競走馬を引退した後、種牡馬入りや繁殖入りを果たす馬はほんの一握りの馬です。種牡馬・繁殖入りを果たしたとしても、種牡馬・繁殖馬も結果が求められる厳しい戦いであり、実績を残さなければ素敵な第二の馬生を終えた後はどうなるか分かりません。経済動物であるサラブレッドの馬生というのは私達が想像している以上に過酷なものなのです。
毎年約7000頭近くの競走馬が誕生していると言われておりますが、その9割以上が殺処分されている状況です。馬の殺処分のような繊細な課題を解決しようと現在さまざまな団体が活動しており、先日当サイトでも紹介した生産地主体のクラウドファンディング「Umaar's」もそうした団体の一つです。それでも引退後の受け入れ先は現状ではまだまだ足りておらず、引退馬のフォローについては多くの課題が残されているというのが現状です。

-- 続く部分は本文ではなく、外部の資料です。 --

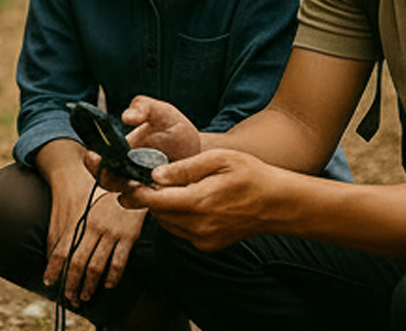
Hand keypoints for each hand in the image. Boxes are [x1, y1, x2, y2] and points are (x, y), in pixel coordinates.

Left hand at [44, 187, 143, 306]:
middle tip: (69, 298)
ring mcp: (111, 232)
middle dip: (71, 284)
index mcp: (79, 220)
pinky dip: (112, 276)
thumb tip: (51, 249)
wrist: (128, 177)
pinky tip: (107, 284)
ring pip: (96, 266)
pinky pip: (118, 261)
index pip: (61, 249)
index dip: (53, 268)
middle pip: (77, 263)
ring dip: (89, 285)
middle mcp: (92, 227)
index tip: (49, 282)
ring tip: (85, 296)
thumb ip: (66, 225)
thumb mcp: (81, 204)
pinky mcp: (128, 235)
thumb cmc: (100, 193)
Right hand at [84, 96, 198, 193]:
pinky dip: (152, 201)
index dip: (93, 161)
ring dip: (128, 193)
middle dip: (103, 176)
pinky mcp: (159, 199)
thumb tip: (126, 116)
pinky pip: (151, 205)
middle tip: (109, 172)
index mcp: (121, 151)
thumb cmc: (175, 129)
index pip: (98, 159)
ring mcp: (143, 187)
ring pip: (127, 197)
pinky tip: (159, 191)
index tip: (93, 155)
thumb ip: (144, 107)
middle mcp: (128, 171)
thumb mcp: (162, 112)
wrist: (198, 150)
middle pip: (107, 181)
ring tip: (137, 184)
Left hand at [120, 148, 274, 251]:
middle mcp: (198, 226)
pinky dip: (177, 217)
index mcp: (199, 202)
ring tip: (173, 189)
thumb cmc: (250, 175)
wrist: (277, 204)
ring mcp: (203, 239)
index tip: (128, 182)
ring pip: (167, 223)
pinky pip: (181, 231)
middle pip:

そんな中、秋田市河辺にある「あきた乗馬クラブ」が17日、引退競走馬を支援する「日本サラブレッドコミュニティクラブ(TCC)」から、東北の乗馬施設では初となるシェルターホースの受け入れが決定したことを発表しました。同日、同クラブの公式フェイスブックサイトで明かしました。受け入れは東北の乗馬施設では初となるようです。
TCCは昨年に当サイトでも紹介させていただいたのですでにご存知の方もいらっしゃるかもしれませんが、引退馬のセカンドキャリアを支援するクラブです。行き場のない引退競走馬を受け入れ、引退馬の一口オーナーを随時募集しながら、その馬に集まった口数で受け入れ可能な乗馬施設とマッチングしていくという取り組みを行い飼育やリハビリを実施しております。言わば行く先のない引退馬たちの一時的な“シェルター”です。
これまで28頭を新たな活躍の場として全国の乗馬クラブに預託しており、中には2015年のチャンレンジCの勝ち馬フルーキーや、同年の京成杯の勝ち馬ベルーフ、同年のマイラーズCの勝ち馬レッドアリオンといったかつて重賞戦線で活躍した懐かしい名前も見られます。
今回29頭目の預託馬としてあきた乗馬クラブへ預託されるのは、中央競馬で7勝を挙げたハリケーンバローズ(セ7)です。怪我のため昨年6月に引退しており、現在はTCCの厩舎に滞在しながら一口オーナーの参加が募集されている状態です。規定の25口が集まり次第、あきた乗馬クラブへ向かう予定となっております。
このように、こうしたクラブや団体による活動が引退馬たちの現状を伝えて支援者を募っていくことで、1頭でも多くの引退馬を穏やかな生涯へと繋げていくことができます。全体で見ればまだまだ受け入れ先は足りていないのが現状ですが、人間に貢献してきた馬たちが1頭でも多く余生を過ごせるような仕組みができることを個人的には願っております。